Across US counties, the data show that the extent of screening mammography is indeed associated with an increased incidence of small cancers but not with decreased incidence of larger cancers or significant differences in mortality.

What explains the observed data? The simplest explanation is widespread overdiagnosis, which increases the incidence of small cancers without changing mortality, and therefore matches every feature of the observed data.”

The researchers add, however, that clinicians are right to have concerns about ecological studies regarding breast cancer screening because of “ecological fallacy.” Dr.
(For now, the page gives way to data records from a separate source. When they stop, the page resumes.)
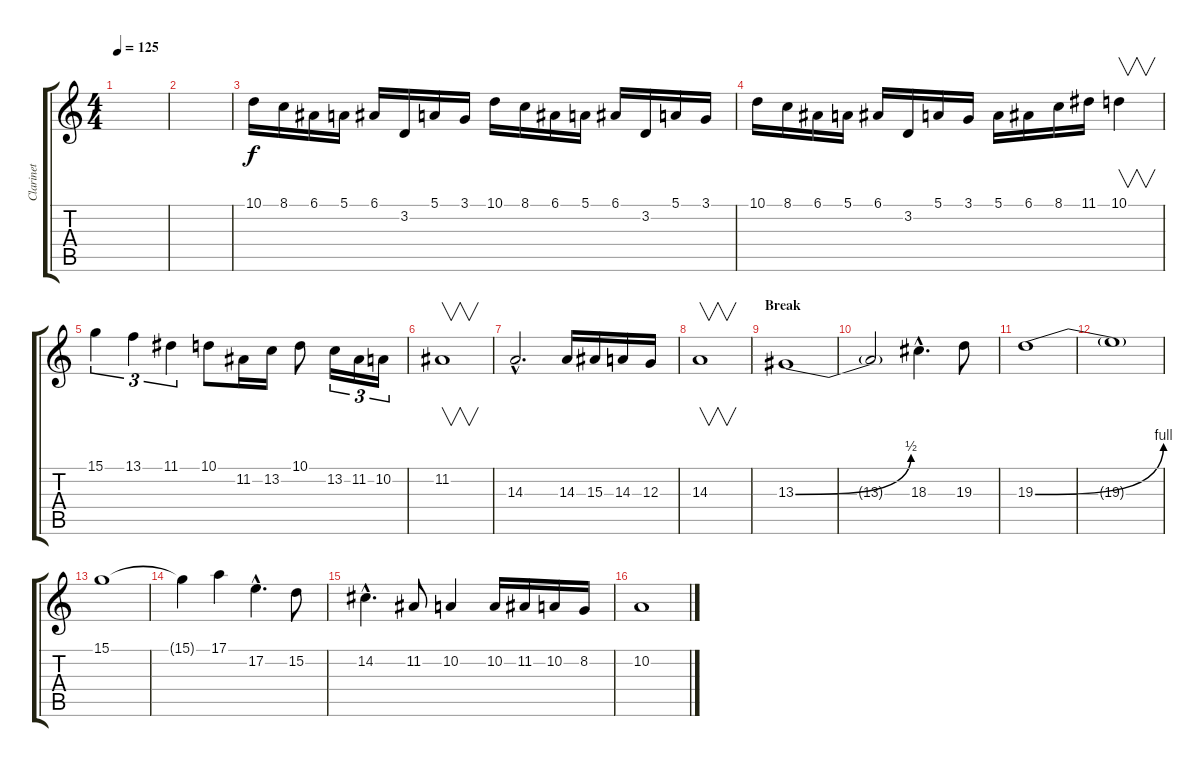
\track ("Clarinet" "Clarinet") {instrument clarinet}
\staff {score tabs}
\tuning (E4 B3 G3 D3 A2 E2) {hide}
\ts (4 4)
\tempo 125
\clef g2
\ks c
|
|
10.1.16 8.1.16 6.1.16 5.1.16 6.1.16 3.2.16 5.1.16 3.1.16 10.1.16 8.1.16 6.1.16 5.1.16 6.1.16 3.2.16 5.1.16 3.1.16 |
10.1.16 8.1.16 6.1.16 5.1.16 6.1.16 3.2.16 5.1.16 3.1.16 5.1.16 6.1.16 8.1.16 11.1.16 10.1.4{v} |
15.1.4{tu (3 2)} 13.1.4{tu (3 2)} 11.1.4{tu (3 2)} 10.1.8 11.2.16 13.2.16 10.1.8 13.2.16{tu (3 2)} 11.2.16{tu (3 2)} 10.2.16{tu (3 2)} |
11.2.1{v} |
14.3{hac}.2{d} 14.3.16 15.3.16 14.3.16 12.3.16 |
14.3.1{v volume 0} |
\section ("" "Break")
13.3{be (bend 0 0 60 2)}.1{volume 10 balance 16} |
13.3{t}.2 18.3{hac}.4{d} 19.3.8 |
19.3{be (bend 0 0 60 4)}.1 |
19.3{t}.1 |
15.1.1 |
15.1{t}.4 17.1.4 17.2{hac}.4{d} 15.2.8 |
14.2{hac}.4{d} 11.2.8 10.2.4 10.2.16 11.2.16 10.2.16 8.2.16 |
10.2.1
Joann G. Elmore, of the University of Washington, agrees with this statement in a linked editorial.

“It is well known, for example, that ecological studies provide no information as to whether the people who were actually exposed to the intervention were the same people who developed the disease, whether the exposure or the onset of disease came first, or whether there are other explanations for the observed association,” she explains.

As such, she says better tools and communication are required to help women make informed decisions about breast cancer screening.

“Perhaps most important, we need to learn how to communicate with our patients about uncertainty and the limits of our scientific knowledge,” she adds. “In the end, we all need to become comfortable with informing women that we do not know the actual magnitude of overdiagnosis with precision. Part of informed decision making is providing all the information, even our uncertainty.”

In contrary to these latest findings, a study reported by Medical News Today last month claims mammography is the best screening method for reducing breast cancer mortality among women aged 50 and older.